• [Records provided]:
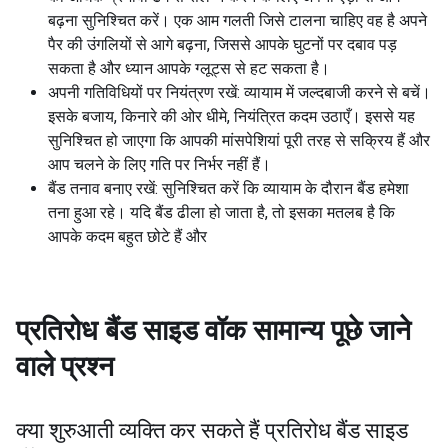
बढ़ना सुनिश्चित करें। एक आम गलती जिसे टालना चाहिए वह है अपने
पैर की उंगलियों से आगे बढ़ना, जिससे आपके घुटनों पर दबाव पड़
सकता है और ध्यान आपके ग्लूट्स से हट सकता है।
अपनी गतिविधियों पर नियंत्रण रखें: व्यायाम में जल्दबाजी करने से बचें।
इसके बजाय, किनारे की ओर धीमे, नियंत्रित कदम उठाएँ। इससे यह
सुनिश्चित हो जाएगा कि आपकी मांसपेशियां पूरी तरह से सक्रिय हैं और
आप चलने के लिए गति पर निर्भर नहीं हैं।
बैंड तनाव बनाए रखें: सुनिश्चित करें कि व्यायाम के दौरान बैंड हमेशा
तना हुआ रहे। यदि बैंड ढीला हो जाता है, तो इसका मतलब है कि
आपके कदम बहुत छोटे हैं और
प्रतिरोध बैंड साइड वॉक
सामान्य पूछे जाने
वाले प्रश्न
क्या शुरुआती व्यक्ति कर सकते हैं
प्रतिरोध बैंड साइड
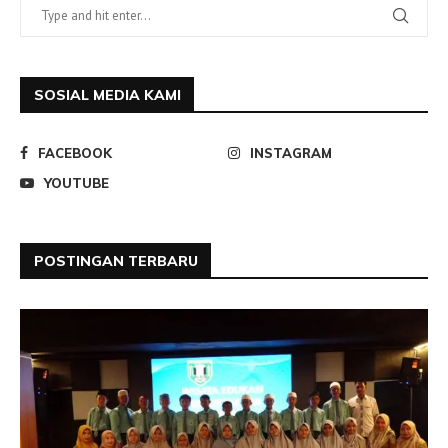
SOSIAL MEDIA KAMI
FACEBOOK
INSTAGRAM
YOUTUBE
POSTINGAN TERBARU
---
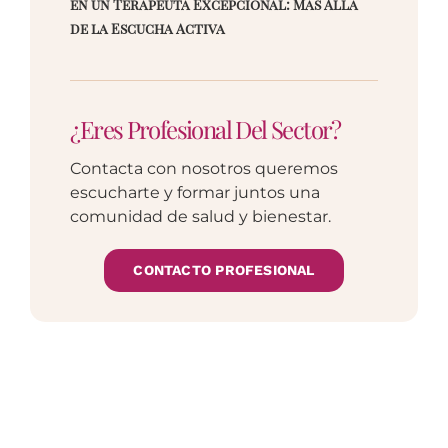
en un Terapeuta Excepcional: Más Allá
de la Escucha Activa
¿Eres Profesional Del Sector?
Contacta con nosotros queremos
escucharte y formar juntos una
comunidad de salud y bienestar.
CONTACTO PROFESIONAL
--
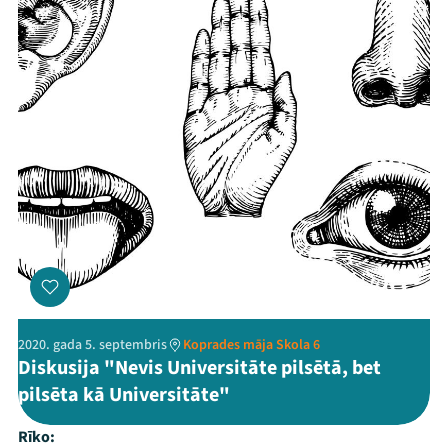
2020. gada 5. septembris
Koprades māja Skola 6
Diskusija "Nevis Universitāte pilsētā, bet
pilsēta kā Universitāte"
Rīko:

• [What this task involves]: Convert the lines of the records, from the one containing "en un Terapeuta Excepcional: Más Allá" through the one containing "CONTACTO PROFESIONAL", inclusive, into a JSON list of strings with one string per line and no entries for blank lines.

• [Solved exercise]:
[
  "en un Terapeuta Excepcional: Más Allá",
  "de la Escucha Activa",
  "¿Eres Profesional Del Sector?",
  "Contacta con nosotros queremos",
  "escucharte y formar juntos una",
  "comunidad de salud y bienestar.",
  "CONTACTO PROFESIONAL"
]